During Professor Obokata’s country visit, we voiced our concerns for the well-being of our indigenous children, who disproportionately face challenges within the child welfare system when transitioning out of care.
We advocated for the safety of our Indigenous women and gender-diverse individuals, who are at heightened risk when travelling to access essential resources.
We raised awareness about the cases of missing and murdered Indigenous women, girls, and gender-diverse (MMIWG2S+) people whom we have diligently tracked through our “Safe Passage” initiative.
And our voices were heard! Professor Obokata expressed his deep concerns to the United Nations Human Rights Council regarding the alarming rates at which Indigenous women, girls, and Two-Spirit people go missing or are tragically murdered, often as a result of being trafficked for forced labour or sexual exploitation.
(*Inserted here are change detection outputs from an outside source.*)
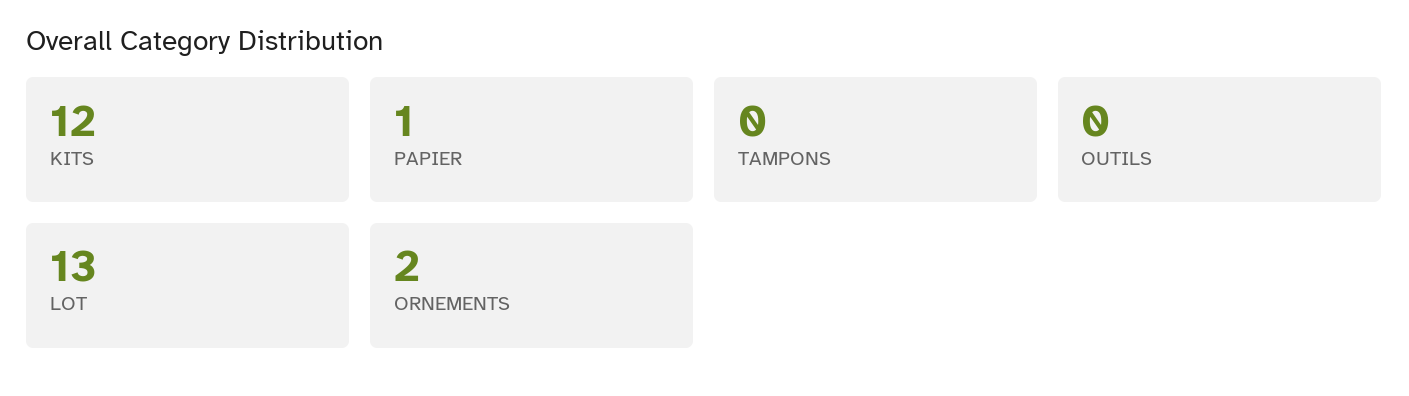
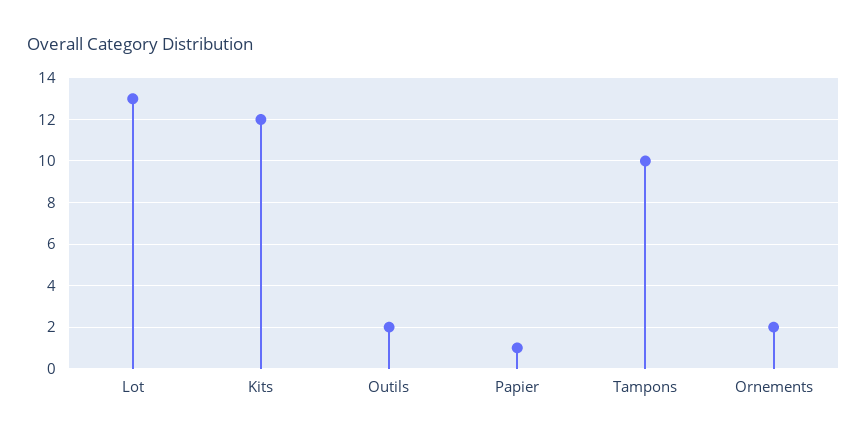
  {
    "KITS": 12,
    "PAPIER": 1,
-   "TAMPONS": 0,
+   "TAMPONS": 10,
-   "OUTILS": 0,
+   "OUTILS": 2,
    "LOT": 13,
    "ORNEMENTS": 2
  }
He highlighted the connections between Canada’s colonial legacy and the disproportionate impact of contemporary forms of slavery on Indigenous Peoples.
In his remarks, Professor Obokata pointed out that while Canada has made updates to its domestic frameworks aimed at addressing contemporary forms of slavery in recent years, there remains a notable absence of trauma-informed personnel and human rights-based approaches in law enforcement and the court system.
We have also been actively enhancing our international connections and fostering a revival of Indigenous relationships throughout the Americas. In May 2023, NWAC established a letter of understanding with the Central American Integration System (SICA), with the objective of collaboratively promoting social and economic integration, along with democratic security.
Currently, CEO Lynne Groulx is on a journey to visit the eight nations comprising SICA. Over the past few months, she has visited El Salvador, Costa Rica, Panama, and Guatemala.
Additionally, we are delighted to announce that this month marked the start of a series of cultural events aimed at showcasing Salvadoran Indigenous culture. These events will vividly illustrate the cultural and economic benefits that arise from robust global partnerships.
Our goal is to support the micro-economies of Indigenous Peoples, enabling them to achieve full economic participation. Each product sold contributes to the support of the eight SICA member states artists and the preservation of artistic traditions.